* [WORK ORDER] Write out the listing in full, matching it word for word.

* [ENTRIES PROVIDED]
--
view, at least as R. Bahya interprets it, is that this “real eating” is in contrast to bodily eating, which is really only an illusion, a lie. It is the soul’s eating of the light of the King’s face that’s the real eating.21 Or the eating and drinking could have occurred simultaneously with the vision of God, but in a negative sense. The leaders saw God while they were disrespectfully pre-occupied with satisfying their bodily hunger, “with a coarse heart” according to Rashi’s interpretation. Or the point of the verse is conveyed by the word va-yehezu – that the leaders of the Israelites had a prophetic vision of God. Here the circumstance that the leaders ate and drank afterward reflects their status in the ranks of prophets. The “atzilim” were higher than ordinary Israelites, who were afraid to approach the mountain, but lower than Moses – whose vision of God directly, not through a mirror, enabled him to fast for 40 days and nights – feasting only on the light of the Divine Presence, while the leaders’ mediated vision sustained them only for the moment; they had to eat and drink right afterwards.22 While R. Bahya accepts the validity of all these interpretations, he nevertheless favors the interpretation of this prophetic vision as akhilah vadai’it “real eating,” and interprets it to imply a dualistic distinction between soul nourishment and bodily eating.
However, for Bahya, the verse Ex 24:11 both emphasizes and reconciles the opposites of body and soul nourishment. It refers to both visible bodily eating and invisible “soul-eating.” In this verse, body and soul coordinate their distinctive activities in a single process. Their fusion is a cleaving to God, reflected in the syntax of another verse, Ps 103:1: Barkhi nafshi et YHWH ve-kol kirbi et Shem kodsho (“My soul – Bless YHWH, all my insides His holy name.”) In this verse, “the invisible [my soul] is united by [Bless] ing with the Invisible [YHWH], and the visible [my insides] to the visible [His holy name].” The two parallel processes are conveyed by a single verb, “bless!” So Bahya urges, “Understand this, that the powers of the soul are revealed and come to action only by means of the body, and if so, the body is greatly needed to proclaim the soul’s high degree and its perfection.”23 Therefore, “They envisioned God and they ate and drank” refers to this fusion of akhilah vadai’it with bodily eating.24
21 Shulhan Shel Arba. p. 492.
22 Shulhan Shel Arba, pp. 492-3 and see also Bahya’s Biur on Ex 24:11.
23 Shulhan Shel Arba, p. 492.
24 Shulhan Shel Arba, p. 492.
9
--
* [RESULT OF THE TASK]
view, at least as R. Bahya interprets it, is that this “real eating” is in contrast to bodily eating, which is really only an illusion, a lie. It is the soul’s eating of the light of the King’s face that’s the real eating.21 Or the eating and drinking could have occurred simultaneously with the vision of God, but in a negative sense. The leaders saw God while they were disrespectfully pre-occupied with satisfying their bodily hunger, “with a coarse heart” according to Rashi’s interpretation. Or the point of the verse is conveyed by the word va-yehezu – that the leaders of the Israelites had a prophetic vision of God. Here the circumstance that the leaders ate and drank afterward reflects their status in the ranks of prophets. The “atzilim” were higher than ordinary Israelites, who were afraid to approach the mountain, but lower than Moses – whose vision of God directly, not through a mirror, enabled him to fast for 40 days and nights – feasting only on the light of the Divine Presence, while the leaders’ mediated vision sustained them only for the moment; they had to eat and drink right afterwards.22 While R. Bahya accepts the validity of all these interpretations, he nevertheless favors the interpretation of this prophetic vision as akhilah vadai’it “real eating,” and interprets it to imply a dualistic distinction between soul nourishment and bodily eating.
However, for Bahya, the verse Ex 24:11 both emphasizes and reconciles the opposites of body and soul nourishment. It refers to both visible bodily eating and invisible “soul-eating.” In this verse, body and soul coordinate their distinctive activities in a single process. Their fusion is a cleaving to God, reflected in the syntax of another verse, Ps 103:1: Barkhi nafshi et YHWH ve-kol kirbi et Shem kodsho (“My soul – Bless YHWH, all my insides His holy name.”) In this verse, “the invisible [my soul] is united by [Bless] ing with the Invisible [YHWH], and the visible [my insides] to the visible [His holy name].” The two parallel processes are conveyed by a single verb, “bless!” So Bahya urges, “Understand this, that the powers of the soul are revealed and come to action only by means of the body, and if so, the body is greatly needed to proclaim the soul’s high degree and its perfection.”23 Therefore, “They envisioned God and they ate and drank” refers to this fusion of akhilah vadai’it with bodily eating.24
21 Shulhan Shel Arba. p. 492.
22 Shulhan Shel Arba, pp. 492-3 and see also Bahya’s Biur on Ex 24:11.
23 Shulhan Shel Arba, p. 492.
24 Shulhan Shel Arba, p. 492.
9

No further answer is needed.